> Exercise requirements:
• A. Answer these questions using the passage on leading meetings, one answer per line, marked (i), (ii), (iii):
(i) How many employees was the "lunch and learn" meeting meant to train?
(ii) Why could the boss not make it to the monthly staff meeting?
(iii) What did the daily small group meetings focus on?
• B. Quote the passage on leading meetings between "Begin by telling" and "and positive outcome?", inclusive.
• C. Rewrite the paragraph of the passage on leading meetings that begins "My employer asked me" as a short bulleted list that keeps its main facts.

*** Opening Passage to read ***

The interviewer would like to know that you have the confidence to lead a meeting successfully. Think about a time when you have conducted a meeting - big or small. This example could be a phone meeting, a lunch and learn, or an extensive client presentation.
Begin by telling the interviewer the reason for the meeting, who was involved, and what approach you took to prepare for the meeting. Finally, be sure to mention why you felt the meeting was a success! What did you do in that meeting to create a productive and positive outcome?
"My employer asked me to lead a 'lunch and learn' meeting to train 15 employees on our new client management software. I was already a subject matter expert on the software so it wasn't difficult for me to plan the lesson. The challenge was making the content entertaining enough to keep the employees engaged. I created a PowerPoint presentation that included pop quiz questions throughout the performance. The presentation was a success, and my employer asked me to lead a follow up meeting a few weeks later."
"Just last week my boss had a personal emergency and could not make it in time for our monthly staff meeting. Everyone gathered, and so he called to ask me to take control of the meeting. I feel that I did a great job relaying the information and my boss was thankful for the way that I was able to step in."
"I hosted daily small group meetings in two roles with my direct reports. The meetings focused on day to day, and weekly metrics that would make or break production numbers."

*** Closing Passage to read ***
*** Opening Source data ***

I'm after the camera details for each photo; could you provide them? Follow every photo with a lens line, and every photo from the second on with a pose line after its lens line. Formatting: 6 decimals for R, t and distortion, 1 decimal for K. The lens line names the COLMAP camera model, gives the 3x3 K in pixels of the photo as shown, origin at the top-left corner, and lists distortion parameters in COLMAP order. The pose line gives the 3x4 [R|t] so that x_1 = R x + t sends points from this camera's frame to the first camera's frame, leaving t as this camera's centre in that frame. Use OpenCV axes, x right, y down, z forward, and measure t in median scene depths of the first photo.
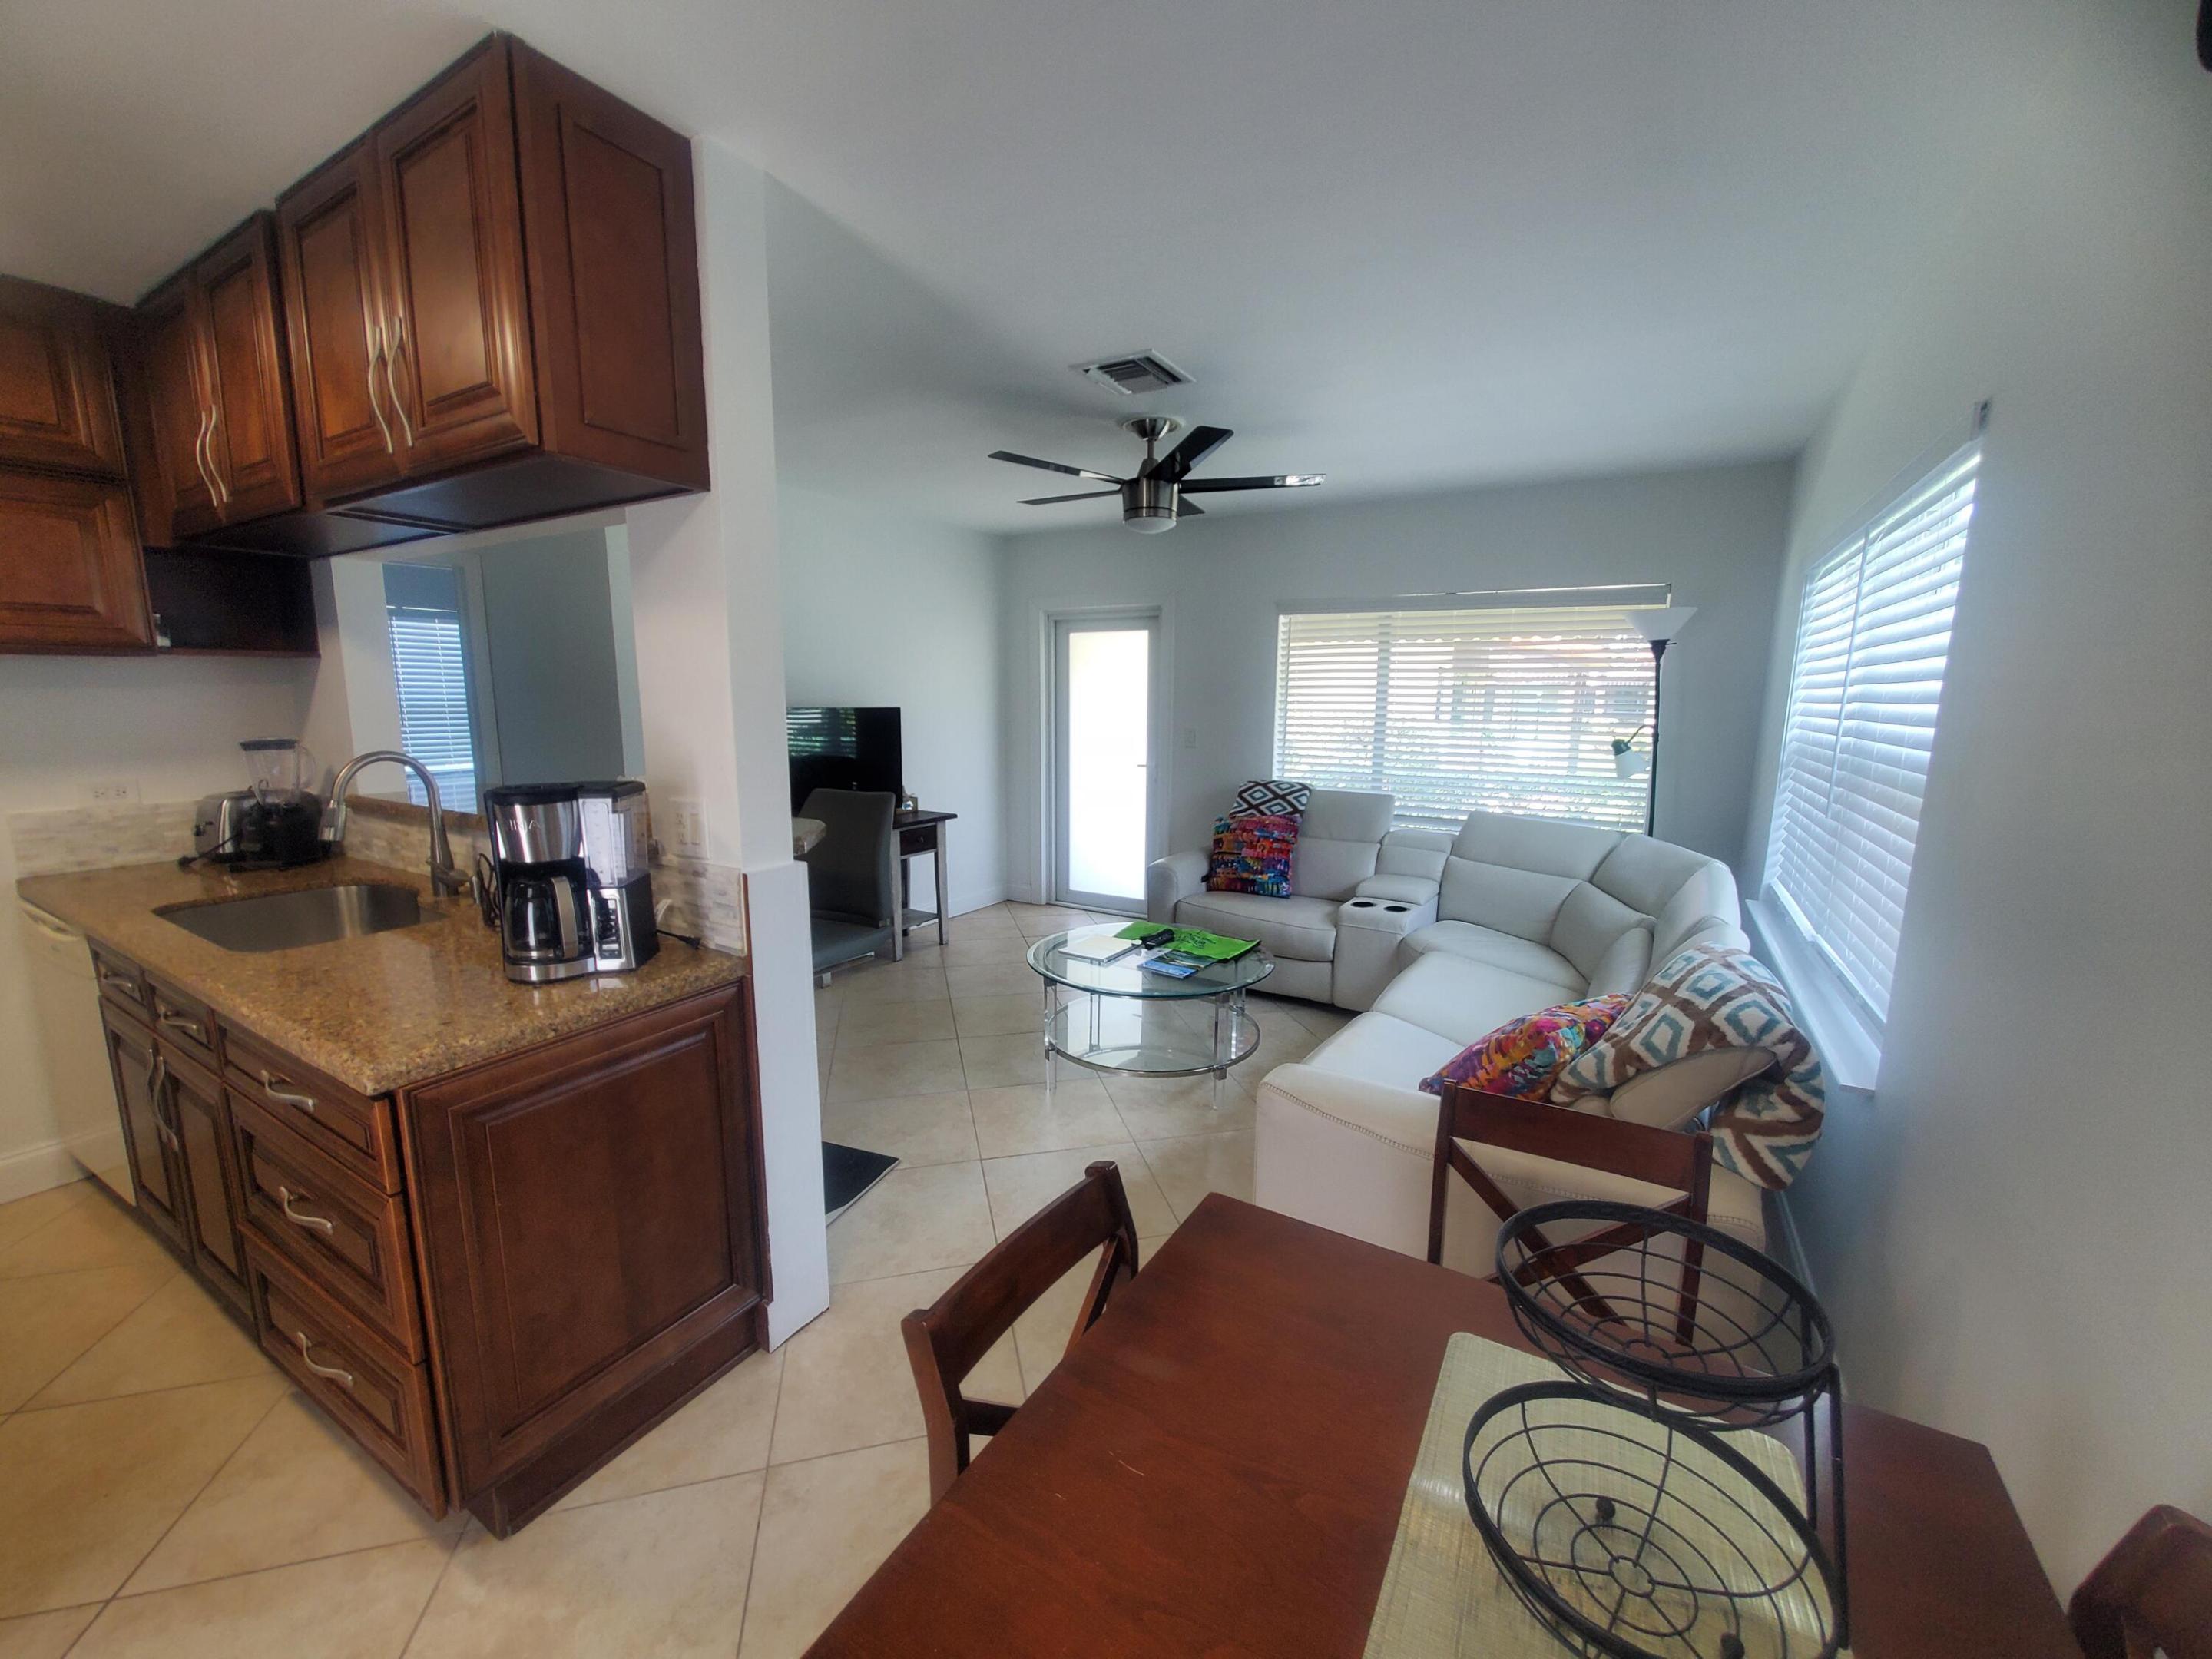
lens RADIAL K [[880.3, 0, 1109.2], [0, 880.3, 826.8], [0, 0, 1]] dist [0.001397, 0.000376]
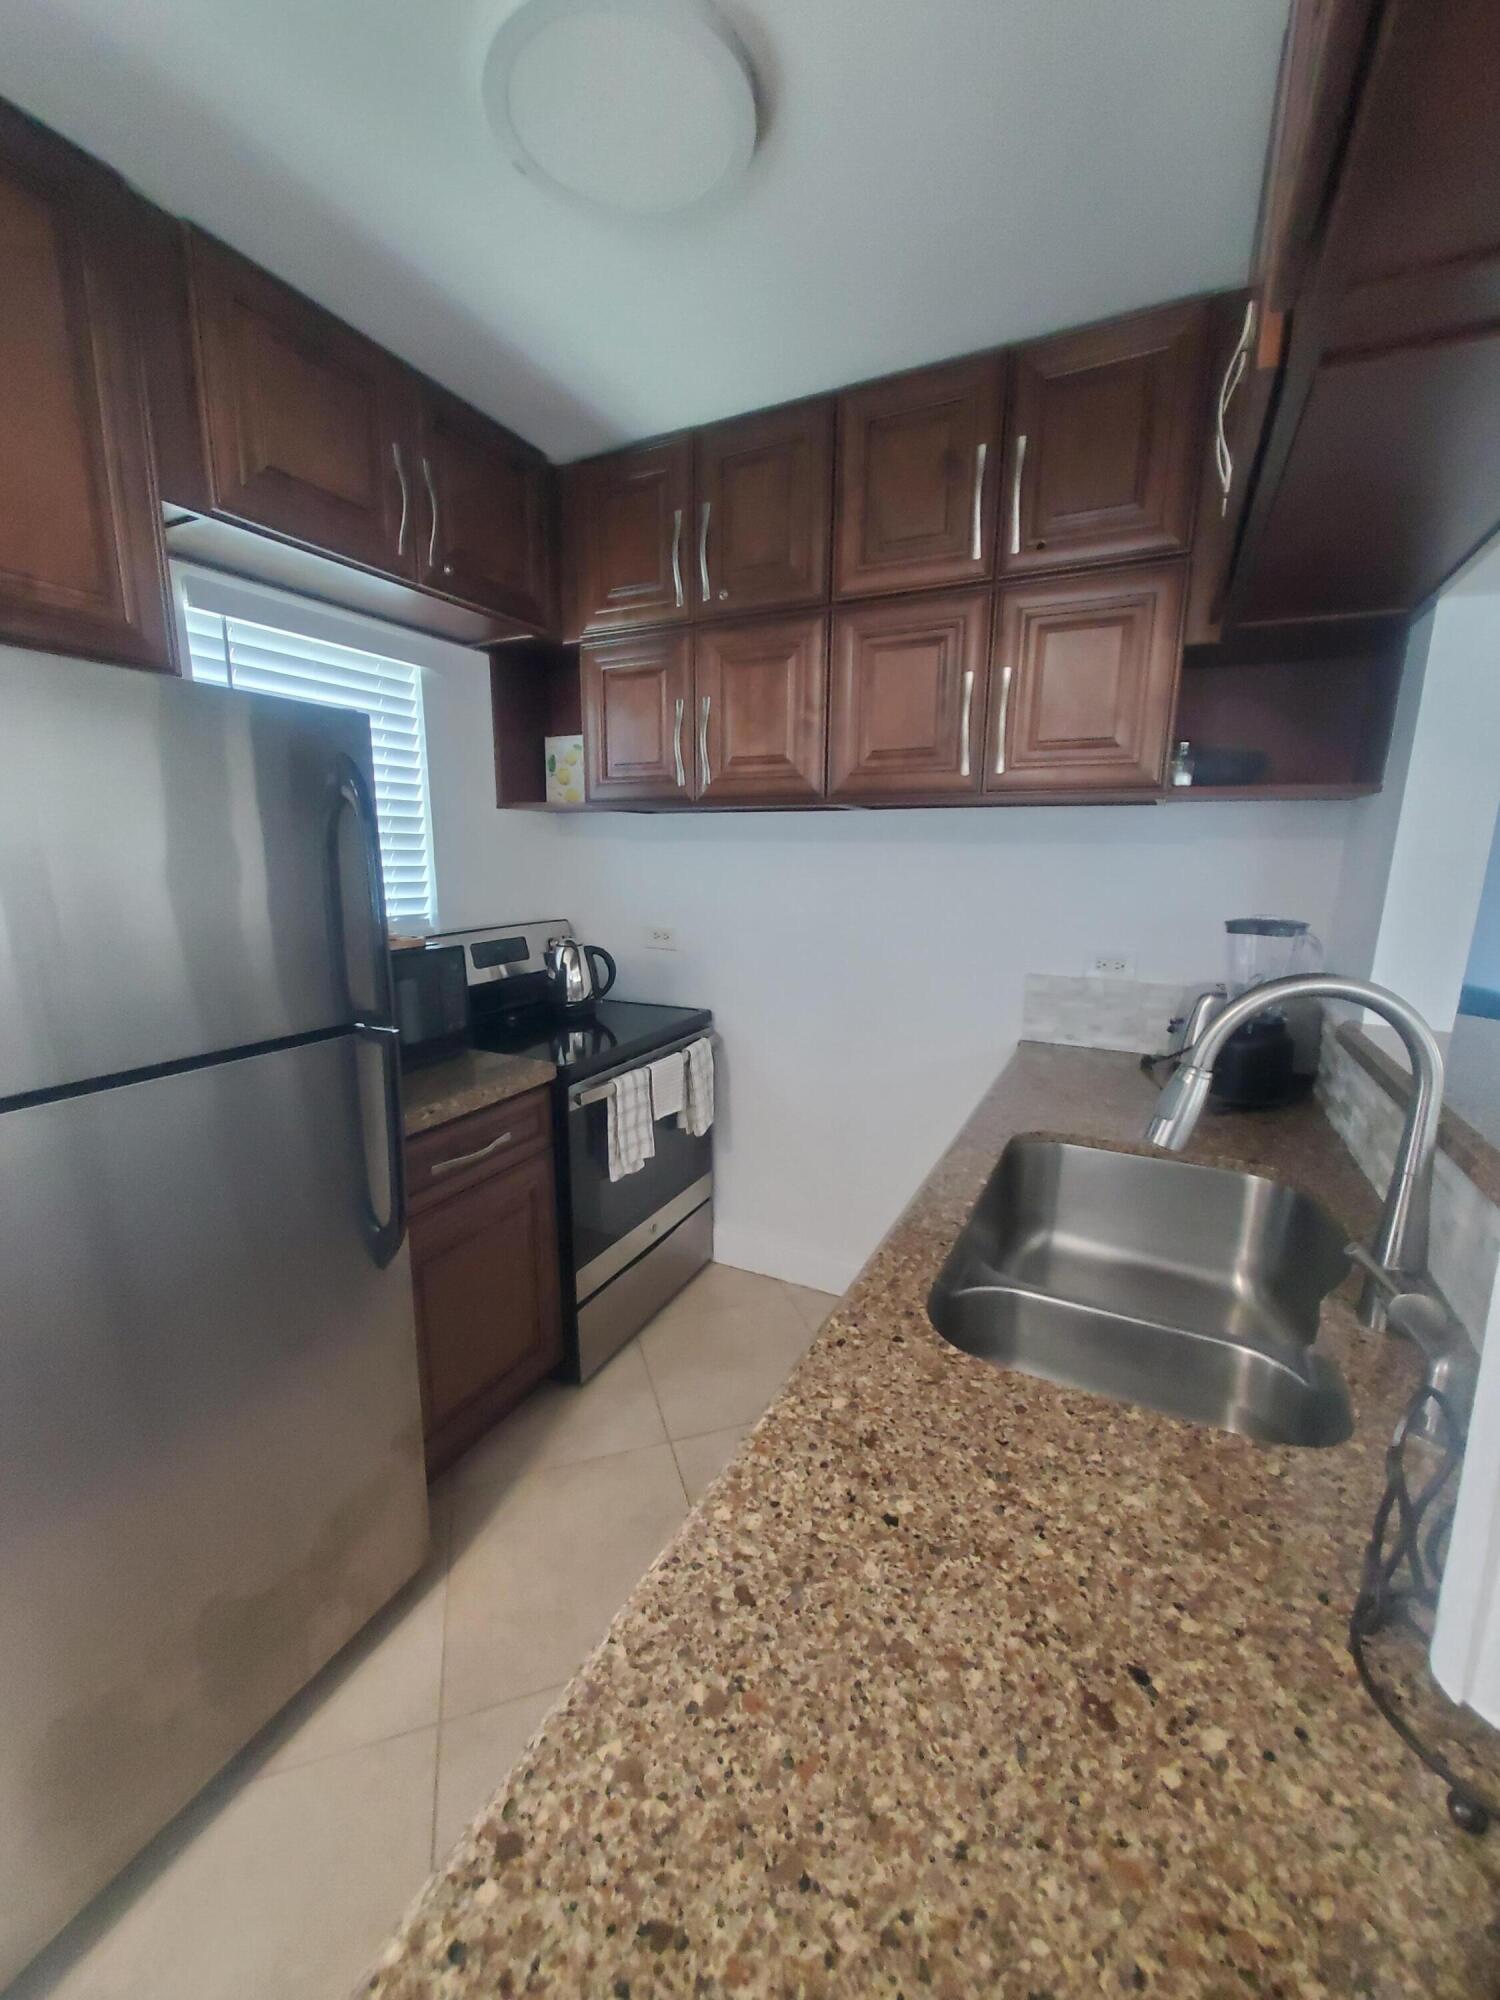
lens RADIAL K [[796.0, 0, 749.9], [0, 796.0, 991.8], [0, 0, 1]] dist [0.001397, 0.000376]
pose [[0.073023, 0.183719, -0.980263, -0.067512], [-0.175067, 0.969987, 0.168751, -0.014141], [0.981845, 0.159289, 0.102994, 0.099964]]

*** Closing Source data ***

> Responses by task:
• A.
(i) 15 employees
(ii) He had a personal emergency.
(iii) Day to day and weekly metrics that would make or break production numbers

• B.
Begin by telling the interviewer the reason for the meeting, who was involved, and what approach you took to prepare for the meeting. Finally, be sure to mention why you felt the meeting was a success! What did you do in that meeting to create a productive and positive outcome?

• C.
- The employer asked the speaker to lead a "lunch and learn" meeting to train 15 employees on new client management software.
- As a subject matter expert on the software, the speaker found the lesson easy to plan.
- The challenge was keeping the employees engaged.
- The speaker made a PowerPoint presentation with pop quiz questions throughout.
- The presentation was a success, and the employer asked for a follow up meeting a few weeks later.